_The task_
In the listing below, count the lines containing the string "CIRCLE" and state only the number.
** Opening Information given block **
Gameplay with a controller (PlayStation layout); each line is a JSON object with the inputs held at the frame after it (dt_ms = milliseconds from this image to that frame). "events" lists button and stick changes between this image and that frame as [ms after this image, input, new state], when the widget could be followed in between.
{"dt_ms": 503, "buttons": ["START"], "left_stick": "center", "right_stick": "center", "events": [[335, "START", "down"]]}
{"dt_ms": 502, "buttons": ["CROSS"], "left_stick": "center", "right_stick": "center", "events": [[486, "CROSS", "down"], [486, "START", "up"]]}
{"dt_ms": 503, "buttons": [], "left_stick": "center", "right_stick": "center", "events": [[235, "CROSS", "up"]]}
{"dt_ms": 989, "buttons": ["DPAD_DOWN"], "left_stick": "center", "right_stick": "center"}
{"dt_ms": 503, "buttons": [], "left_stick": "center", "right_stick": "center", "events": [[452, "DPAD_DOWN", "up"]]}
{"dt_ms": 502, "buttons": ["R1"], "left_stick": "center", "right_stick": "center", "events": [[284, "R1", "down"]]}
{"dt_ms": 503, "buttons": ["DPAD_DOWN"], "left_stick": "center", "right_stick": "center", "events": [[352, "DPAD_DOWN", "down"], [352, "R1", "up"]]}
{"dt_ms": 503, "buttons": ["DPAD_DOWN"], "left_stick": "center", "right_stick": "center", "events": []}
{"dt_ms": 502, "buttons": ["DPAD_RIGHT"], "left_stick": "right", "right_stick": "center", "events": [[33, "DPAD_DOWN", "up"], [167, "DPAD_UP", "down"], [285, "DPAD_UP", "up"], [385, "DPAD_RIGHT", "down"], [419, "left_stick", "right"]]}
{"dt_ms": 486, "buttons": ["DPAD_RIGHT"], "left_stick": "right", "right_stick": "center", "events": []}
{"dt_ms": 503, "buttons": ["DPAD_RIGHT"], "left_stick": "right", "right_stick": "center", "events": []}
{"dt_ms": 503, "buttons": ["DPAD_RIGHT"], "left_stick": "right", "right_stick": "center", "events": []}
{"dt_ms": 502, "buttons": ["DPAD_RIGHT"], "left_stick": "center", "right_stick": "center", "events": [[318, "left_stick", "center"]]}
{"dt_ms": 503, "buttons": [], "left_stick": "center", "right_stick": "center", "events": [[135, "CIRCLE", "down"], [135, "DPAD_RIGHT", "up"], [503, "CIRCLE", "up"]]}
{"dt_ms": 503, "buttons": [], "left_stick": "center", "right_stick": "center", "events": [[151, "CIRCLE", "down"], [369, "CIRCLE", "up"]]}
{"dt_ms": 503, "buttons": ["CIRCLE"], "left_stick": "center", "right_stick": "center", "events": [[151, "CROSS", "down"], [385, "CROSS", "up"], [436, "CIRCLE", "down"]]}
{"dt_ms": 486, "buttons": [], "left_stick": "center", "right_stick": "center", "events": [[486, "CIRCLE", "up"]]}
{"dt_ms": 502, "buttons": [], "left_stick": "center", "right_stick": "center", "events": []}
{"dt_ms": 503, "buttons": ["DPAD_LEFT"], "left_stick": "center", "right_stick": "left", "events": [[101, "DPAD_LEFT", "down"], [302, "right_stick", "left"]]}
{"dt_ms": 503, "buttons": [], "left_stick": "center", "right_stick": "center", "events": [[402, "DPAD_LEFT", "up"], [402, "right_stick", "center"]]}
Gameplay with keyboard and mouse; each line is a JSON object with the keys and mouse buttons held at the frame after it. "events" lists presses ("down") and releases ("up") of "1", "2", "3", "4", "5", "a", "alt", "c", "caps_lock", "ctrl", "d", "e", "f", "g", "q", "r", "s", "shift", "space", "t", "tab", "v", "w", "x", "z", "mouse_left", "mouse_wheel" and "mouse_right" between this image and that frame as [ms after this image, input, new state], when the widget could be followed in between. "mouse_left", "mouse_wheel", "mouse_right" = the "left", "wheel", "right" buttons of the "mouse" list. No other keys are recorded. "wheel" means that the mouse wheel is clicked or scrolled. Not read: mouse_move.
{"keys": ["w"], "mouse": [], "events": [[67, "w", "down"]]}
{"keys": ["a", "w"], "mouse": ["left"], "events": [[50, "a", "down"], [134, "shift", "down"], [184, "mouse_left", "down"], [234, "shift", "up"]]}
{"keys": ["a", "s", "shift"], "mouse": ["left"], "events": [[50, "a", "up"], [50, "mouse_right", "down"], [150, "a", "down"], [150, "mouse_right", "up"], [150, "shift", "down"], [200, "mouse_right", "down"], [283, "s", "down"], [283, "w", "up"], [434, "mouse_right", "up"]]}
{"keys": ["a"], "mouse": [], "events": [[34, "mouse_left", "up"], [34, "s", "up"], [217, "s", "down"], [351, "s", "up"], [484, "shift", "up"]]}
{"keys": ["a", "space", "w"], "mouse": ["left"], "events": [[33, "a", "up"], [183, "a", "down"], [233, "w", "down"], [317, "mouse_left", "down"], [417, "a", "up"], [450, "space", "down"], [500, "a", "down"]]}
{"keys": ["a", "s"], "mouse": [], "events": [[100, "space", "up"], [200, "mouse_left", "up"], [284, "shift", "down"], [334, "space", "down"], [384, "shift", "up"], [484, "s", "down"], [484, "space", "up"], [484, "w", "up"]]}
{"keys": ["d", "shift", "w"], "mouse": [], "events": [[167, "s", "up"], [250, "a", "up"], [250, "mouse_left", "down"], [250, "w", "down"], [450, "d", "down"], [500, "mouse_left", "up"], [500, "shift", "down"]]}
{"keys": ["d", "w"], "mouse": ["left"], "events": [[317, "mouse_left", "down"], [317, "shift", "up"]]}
** Closing Information given block **
_Exercise answer_
4